**Exercise description:** Check each line of the material that follows, and copy those holding the string "Normal".

**The data:**
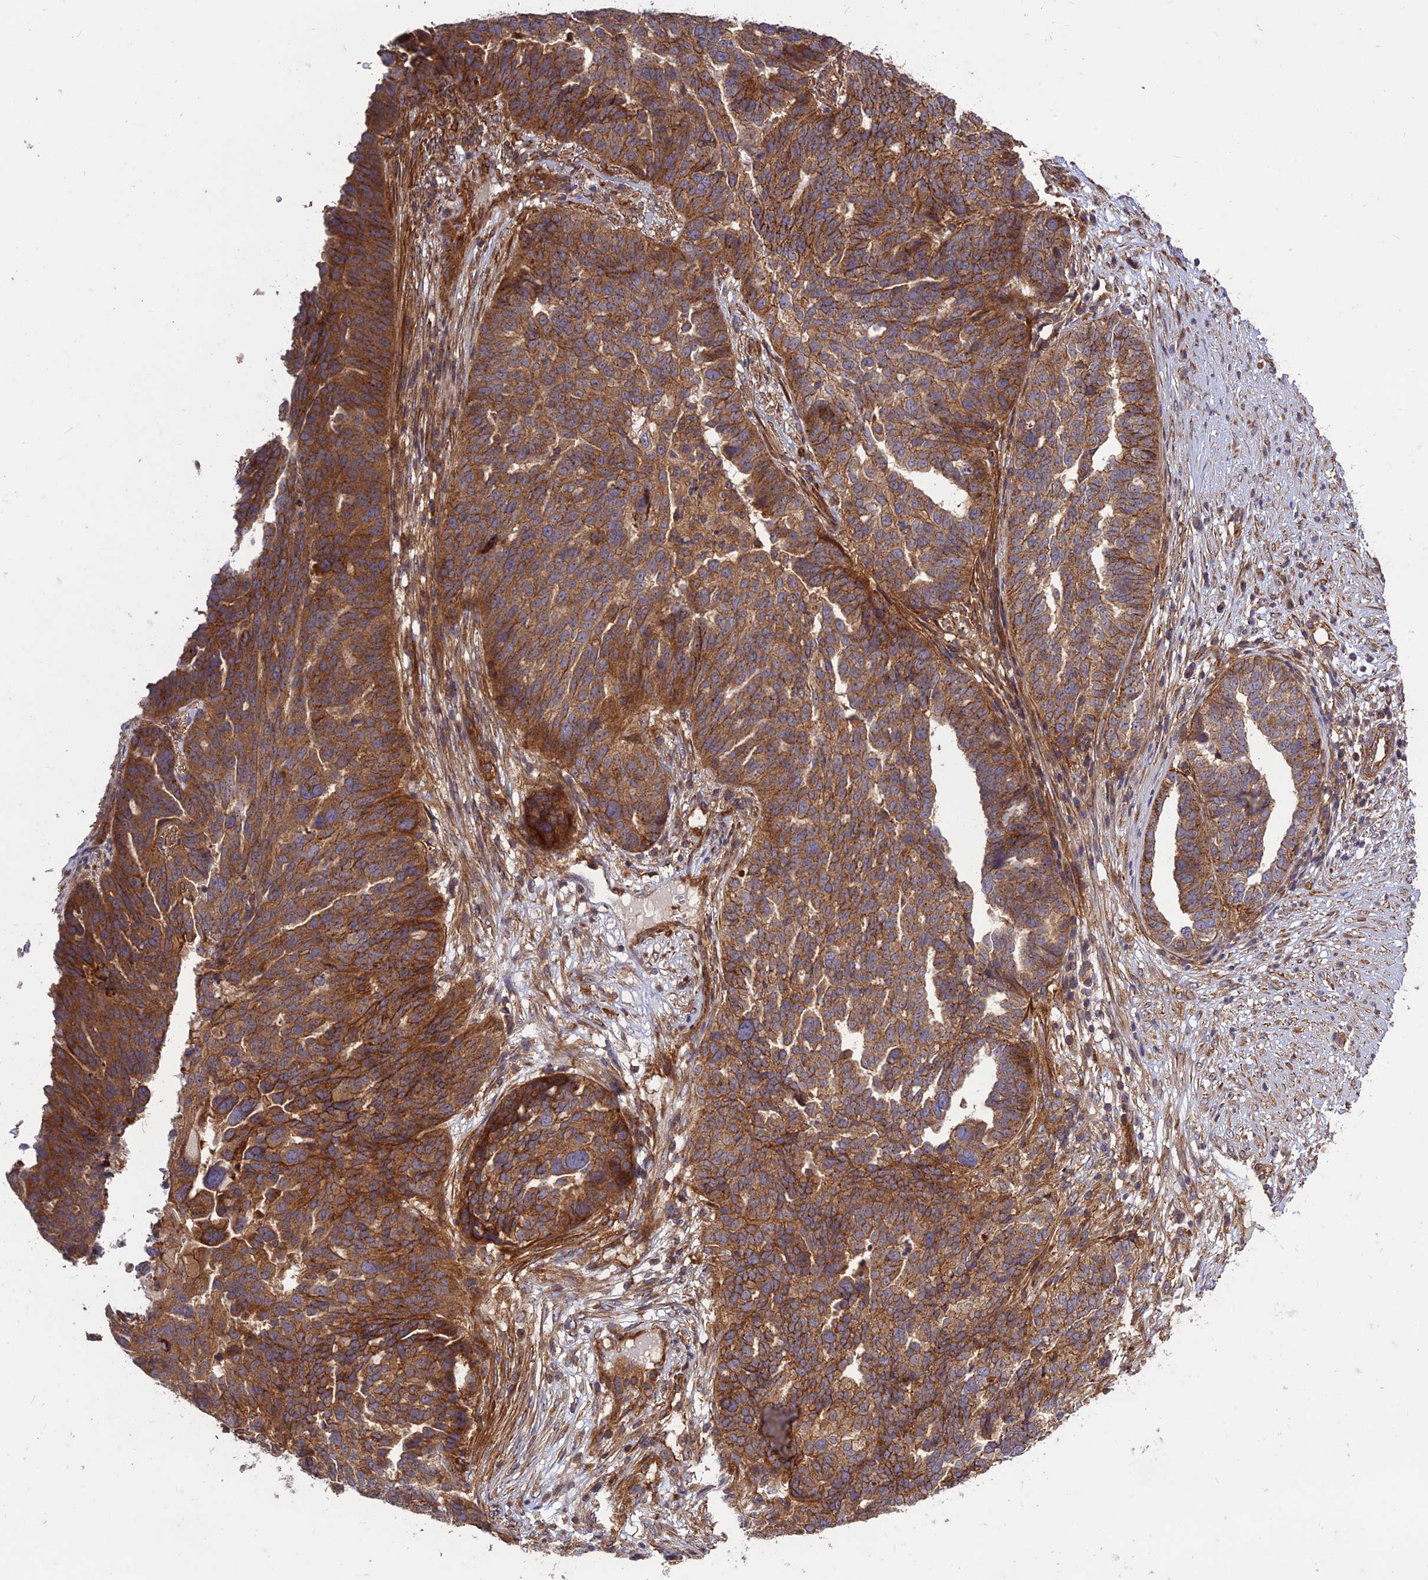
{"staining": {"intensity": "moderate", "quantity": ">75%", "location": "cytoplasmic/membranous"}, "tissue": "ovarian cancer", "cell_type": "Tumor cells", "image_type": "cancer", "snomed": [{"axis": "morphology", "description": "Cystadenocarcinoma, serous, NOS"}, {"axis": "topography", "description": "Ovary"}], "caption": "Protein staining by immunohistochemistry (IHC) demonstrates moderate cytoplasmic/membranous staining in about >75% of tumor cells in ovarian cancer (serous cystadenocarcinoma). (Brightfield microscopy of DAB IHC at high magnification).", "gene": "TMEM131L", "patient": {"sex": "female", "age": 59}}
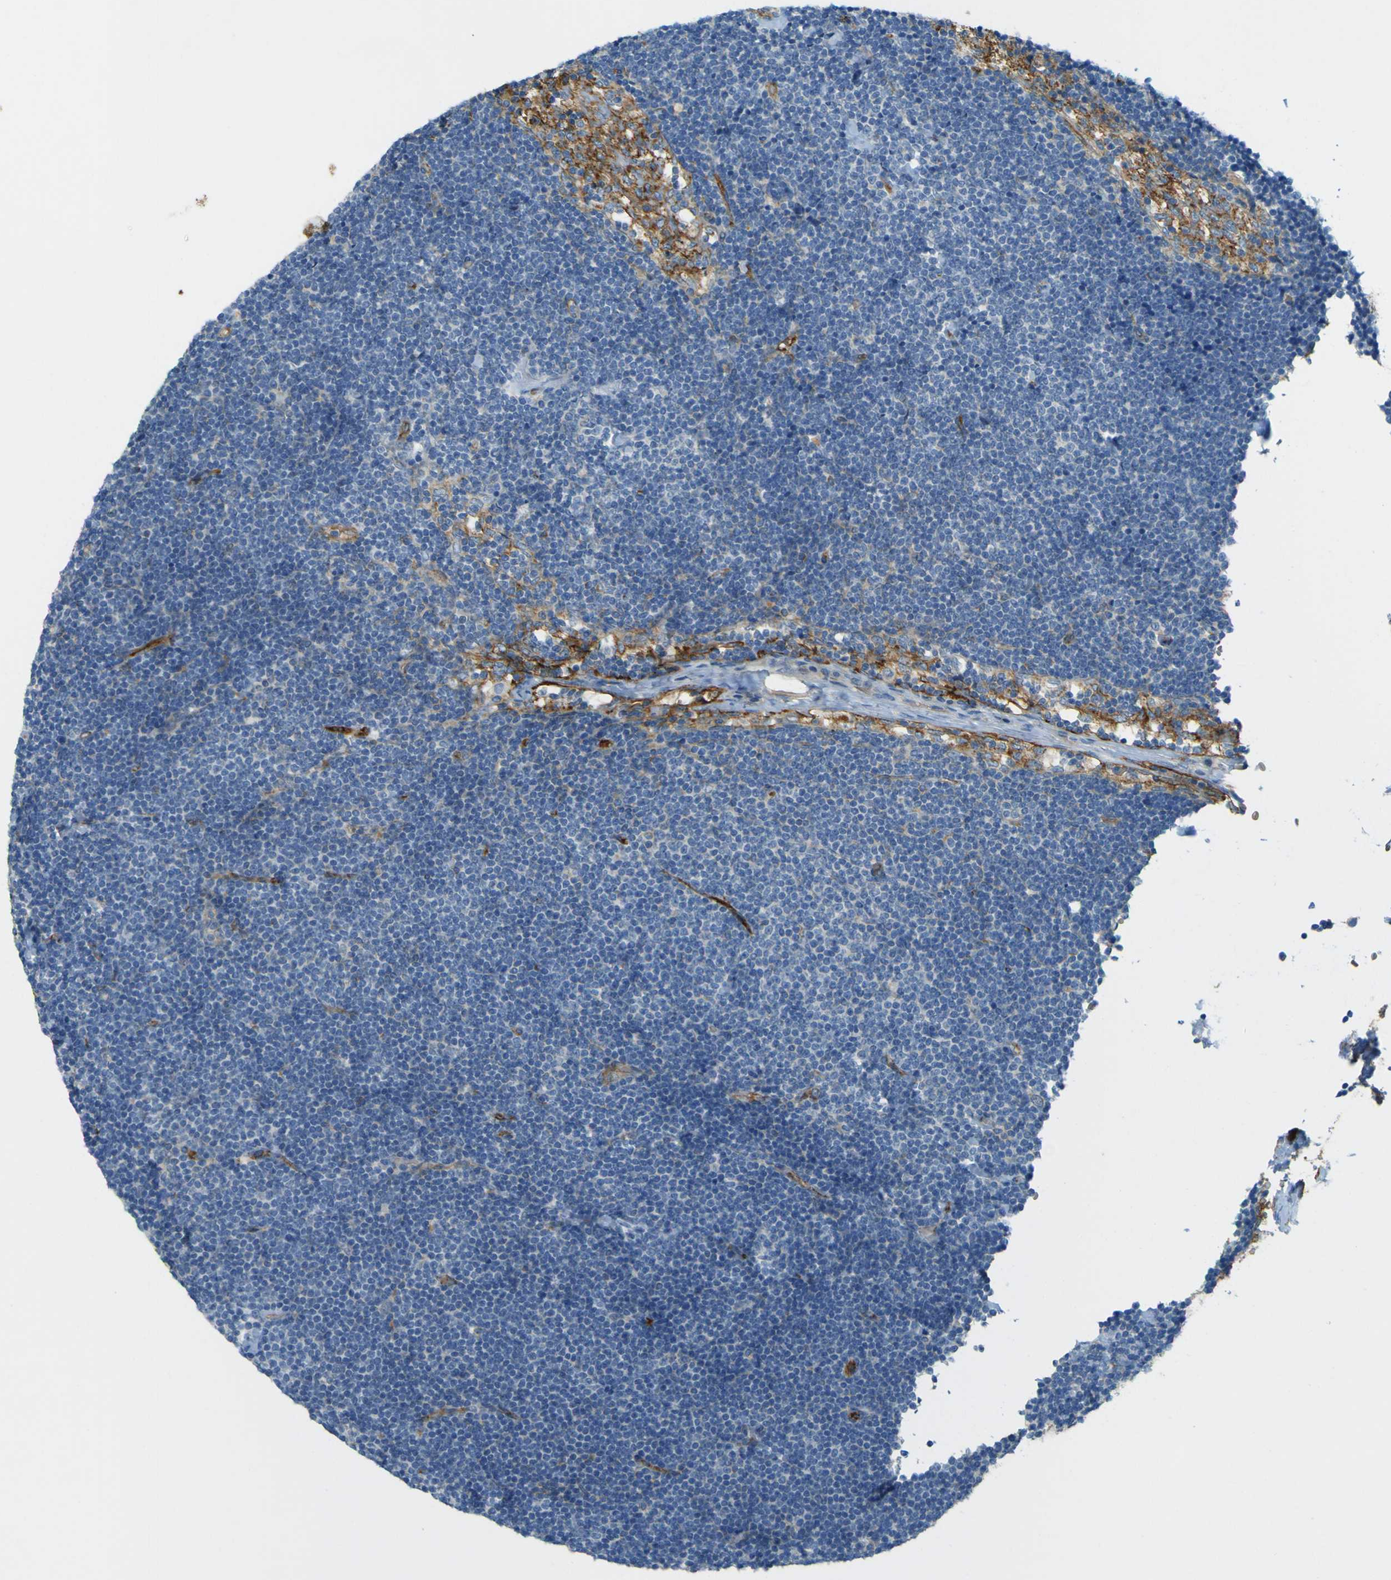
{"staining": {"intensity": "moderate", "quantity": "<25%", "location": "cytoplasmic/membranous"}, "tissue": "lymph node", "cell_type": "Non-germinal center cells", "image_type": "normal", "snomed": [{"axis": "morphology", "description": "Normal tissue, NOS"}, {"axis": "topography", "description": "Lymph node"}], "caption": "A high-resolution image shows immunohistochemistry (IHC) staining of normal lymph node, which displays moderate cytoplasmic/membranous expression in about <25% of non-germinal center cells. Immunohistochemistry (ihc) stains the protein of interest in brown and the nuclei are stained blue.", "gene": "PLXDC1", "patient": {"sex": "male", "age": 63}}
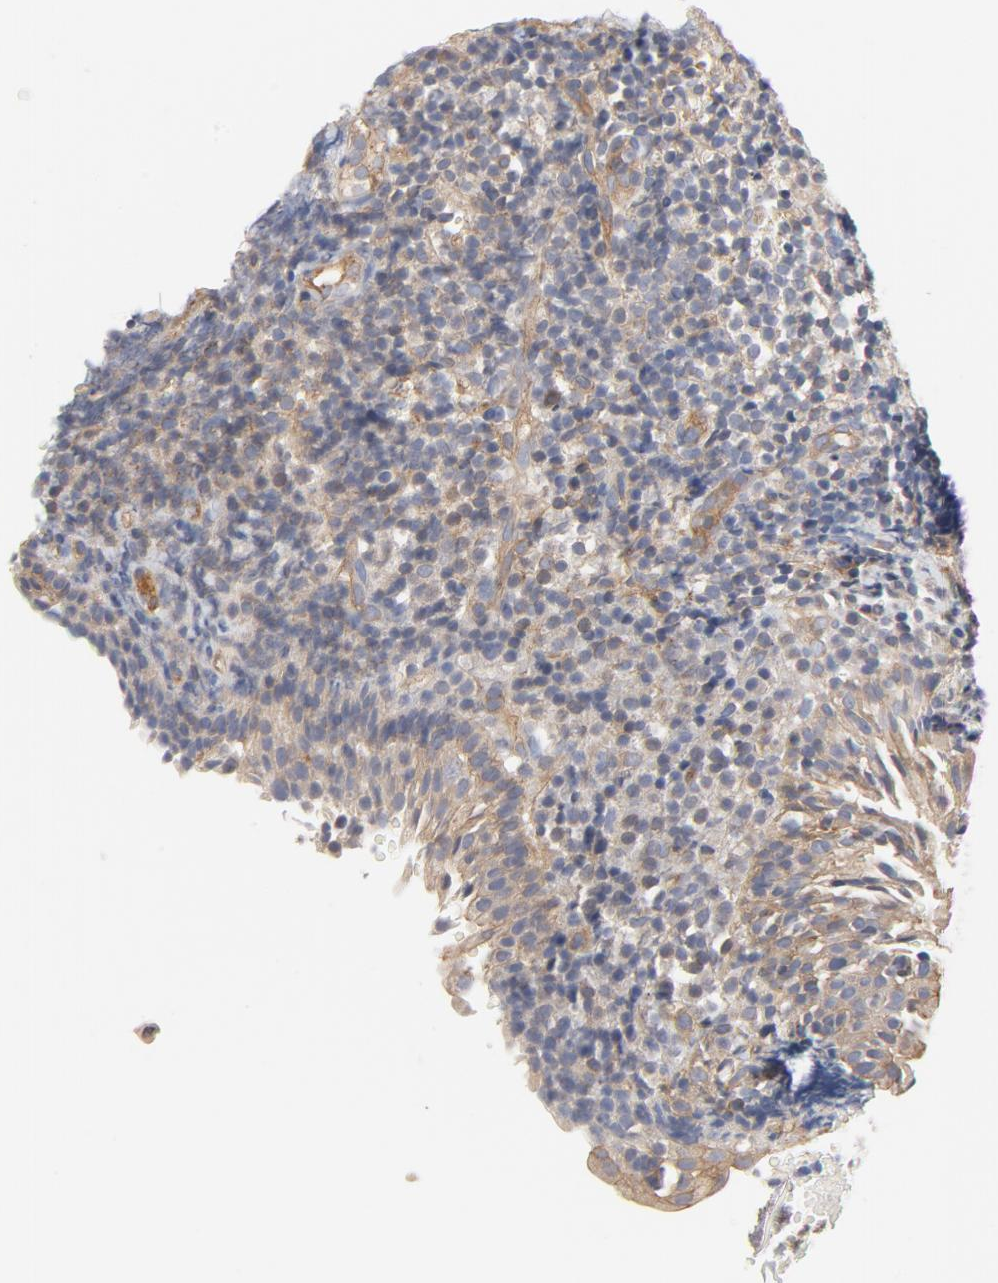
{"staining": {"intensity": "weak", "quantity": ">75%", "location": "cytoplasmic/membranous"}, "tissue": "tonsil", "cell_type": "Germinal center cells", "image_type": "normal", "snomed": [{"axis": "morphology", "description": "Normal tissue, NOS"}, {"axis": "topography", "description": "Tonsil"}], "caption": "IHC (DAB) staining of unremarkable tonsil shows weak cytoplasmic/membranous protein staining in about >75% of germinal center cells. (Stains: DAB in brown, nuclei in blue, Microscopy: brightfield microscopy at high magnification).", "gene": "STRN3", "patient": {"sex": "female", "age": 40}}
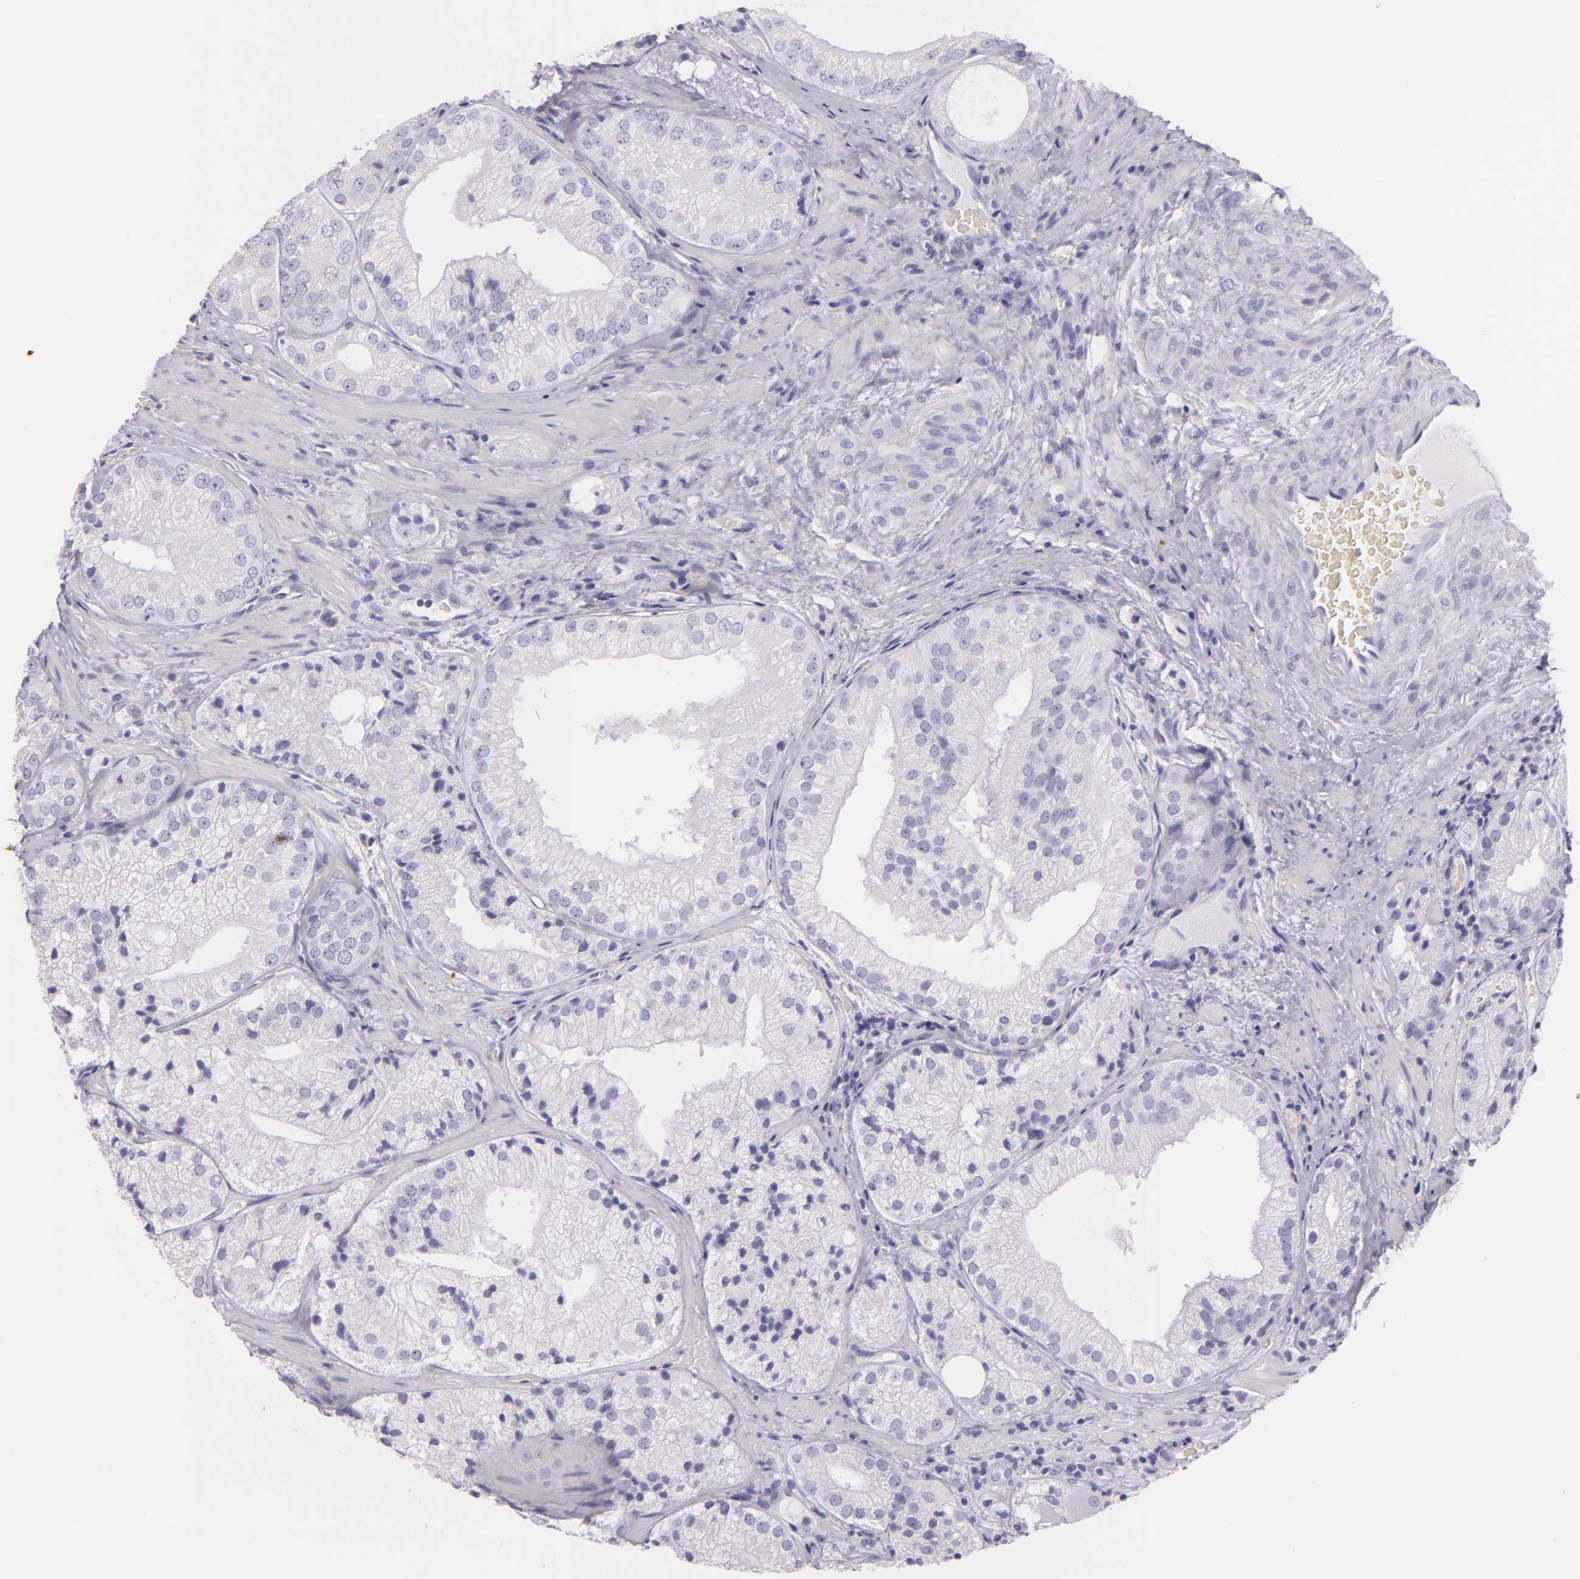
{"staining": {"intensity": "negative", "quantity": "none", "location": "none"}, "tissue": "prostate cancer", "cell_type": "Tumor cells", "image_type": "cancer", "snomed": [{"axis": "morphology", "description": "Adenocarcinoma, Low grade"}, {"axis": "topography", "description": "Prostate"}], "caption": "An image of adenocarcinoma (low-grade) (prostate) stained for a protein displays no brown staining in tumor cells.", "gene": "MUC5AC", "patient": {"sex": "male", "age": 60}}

**Solution to this problem:**
{"staining": {"intensity": "moderate", "quantity": "<25%", "location": "cytoplasmic/membranous"}, "tissue": "lymph node", "cell_type": "Non-germinal center cells", "image_type": "normal", "snomed": [{"axis": "morphology", "description": "Normal tissue, NOS"}, {"axis": "topography", "description": "Lymph node"}], "caption": "A high-resolution image shows immunohistochemistry (IHC) staining of normal lymph node, which displays moderate cytoplasmic/membranous expression in about <25% of non-germinal center cells. Immunohistochemistry (ihc) stains the protein of interest in brown and the nuclei are stained blue.", "gene": "PLXDC1", "patient": {"sex": "male", "age": 63}}
{"staining": {"intensity": "weak", "quantity": ">75%", "location": "cytoplasmic/membranous"}, "tissue": "tonsil", "cell_type": "Germinal center cells", "image_type": "normal", "snomed": [{"axis": "morphology", "description": "Normal tissue, NOS"}, {"axis": "topography", "description": "Tonsil"}], "caption": "IHC (DAB) staining of unremarkable tonsil shows weak cytoplasmic/membranous protein staining in about >75% of germinal center cells. (Stains: DAB in brown, nuclei in blue, Microscopy: brightfield microscopy at high magnification).", "gene": "STRN3", "patient": {"sex": "female", "age": 40}}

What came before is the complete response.